• By Emi Kimura, James Grichar, Pete Dotray and Josh McGinty, Texas A&M AgriLife Extension •
Best management practices for peanut production include effective season-long weed management. The four weed management principles in peanut production are:
1. Start clean.
2. Use residual herbicides.
3. Be timely with postemergence applications.
4. Know your weeds.
Early season weed management is most important and should result in easier weed control later in the season. There are five critical herbicide application timings in peanut production. These application timings include preplant burndown, preplant incorporated, preemergence, early postemergence and postemergence. Yield losses are minimized when peanuts are free of weed competition for the first four to six weeks after planting.
The use of PP, PPI and Pre herbicides are critically important for minimizing weed competition during the early season. April is a good time for planning and applying PP and PPI herbicides in your peanut fields while Pre herbicide applications are made at planting. Early post timing is 10 to 20 days after planting, with postemergence 20 to 45 days after planting.
Early emerging weeds, such as Russian thistle and kochia, can be controlled by tillage or use of burndown herbicides. One of the strengths of paraquat is control of Russian thistle, and glyphosate is effective on a broad spectrum of annual and perennial grass and broadleaf weeds.
Preplant incorporated herbicides labeled for peanut include ethalfluralin, pendimethalin and trifluralin.

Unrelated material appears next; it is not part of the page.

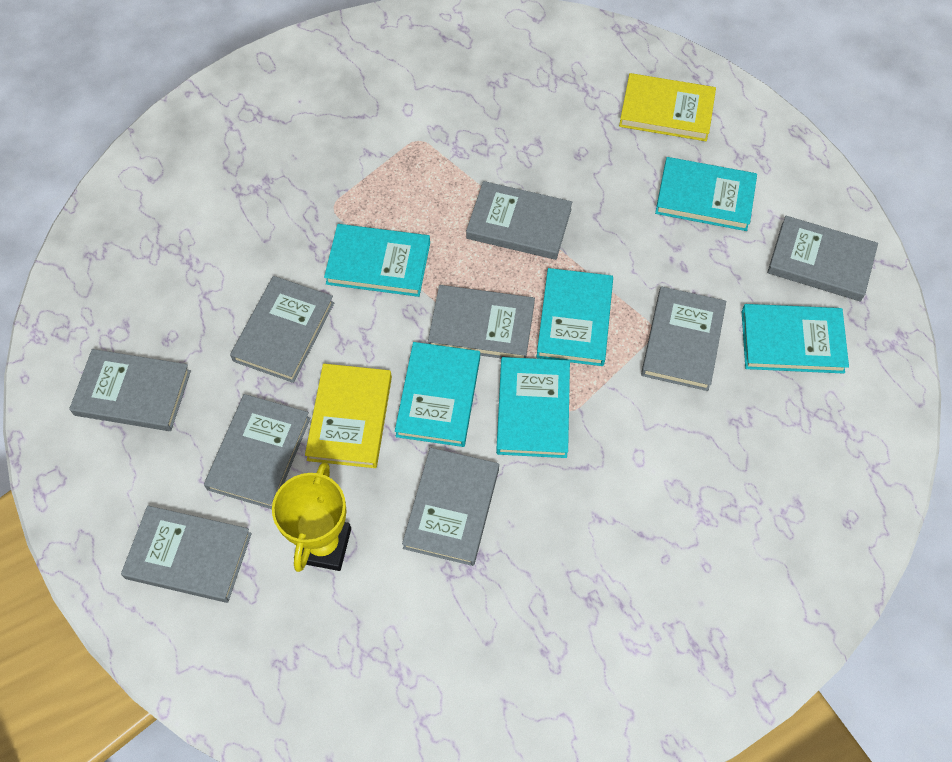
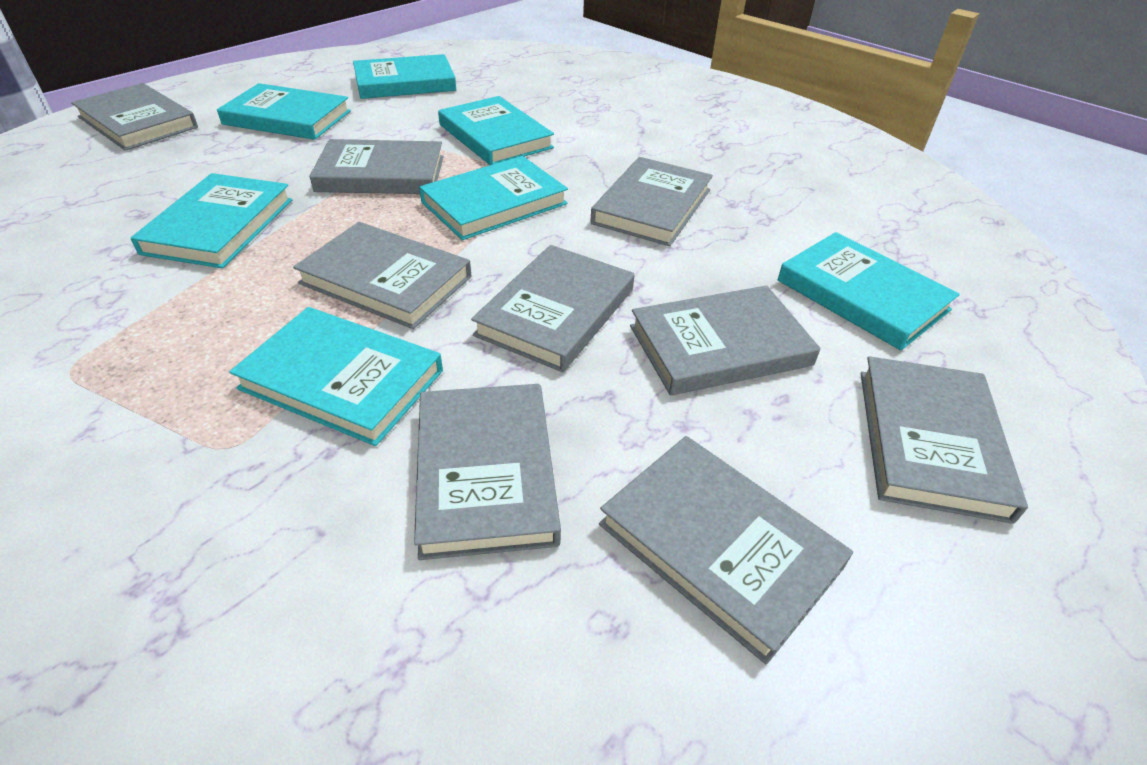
turquoise book: [324,224,430,297] [395,342,480,447] [496,357,570,458] [536,268,613,366] [655,157,757,231] [742,304,849,374] = 6 -> [130,173,292,268] [217,83,351,140] [229,307,443,446] [353,54,456,99] [419,156,568,240] [438,96,554,165] [778,232,960,350] = 7
yellow book: [305,364,392,468] [619,73,716,141] = 2 -> none = 0
yellow trophy: [272,461,351,572] = 1 -> none = 0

These dinitroaniline herbicides, also known as yellow herbicides, are effective on annual grasses and small-seeded broadleaf weeds such as Palmer amaranth, Russian thistle and kochia. However, these herbicides are ineffective at controlling large-seeded broadleaf weeds such as cocklebur, sunflowers, and both yellow and purple sedges. The use of a Pre herbicide will enhance control of some of these weeds.
Read the label carefully for recommendations regarding effective incorporation methods for PPI herbicides. If incorporation is too deep and peanuts are planted too shallow, roots from planted seed will go through the treated soil, which can result in stunting.
The use of a Pre herbicide can be effective in controlling annual broadleaf and sedge weeds. There are several options for Pre herbicides in peanut. They are flumioxazin, S-metolachlor, dimethenamid, acetochlor and imazethapyr.
Pre herbicides must be applied and activated before weed emergence. Additionally, some of the Pre herbicides must be applied prior to peanut emergence to avoid crop injury. Please read labels carefully for incorporation methods (irrigation, mechanical), application rates, application timing, and grazing or feeding restrictions.
Flumioxazin should be applied prior to planting and up to two days after planting but before peanut emergence. It provides four to six weeks of residual activity for controlling Palmar amaranth, golden crownbeard, morningglory species and other weeds. Crop injury can occur if flumioxazin is applied three days after planting. Severe stunting can occur if flumioxazin is applied alone or in combination with S-metolachlor under cold, wet soils or water-logged conditions, and peanuts may not recover during the growing season.
Acetochlor and dimethenamid provide good residual control of grass weeds and small-seeded broadleaf weeds, and can control ALS-resistant Palmer amaranth.
Always Read The Label
It is important to read the label carefully, especially for application rates based on your soil type, feeding restrictions, rain-free periods, rotation restrictions, herbicide groups and other instructions.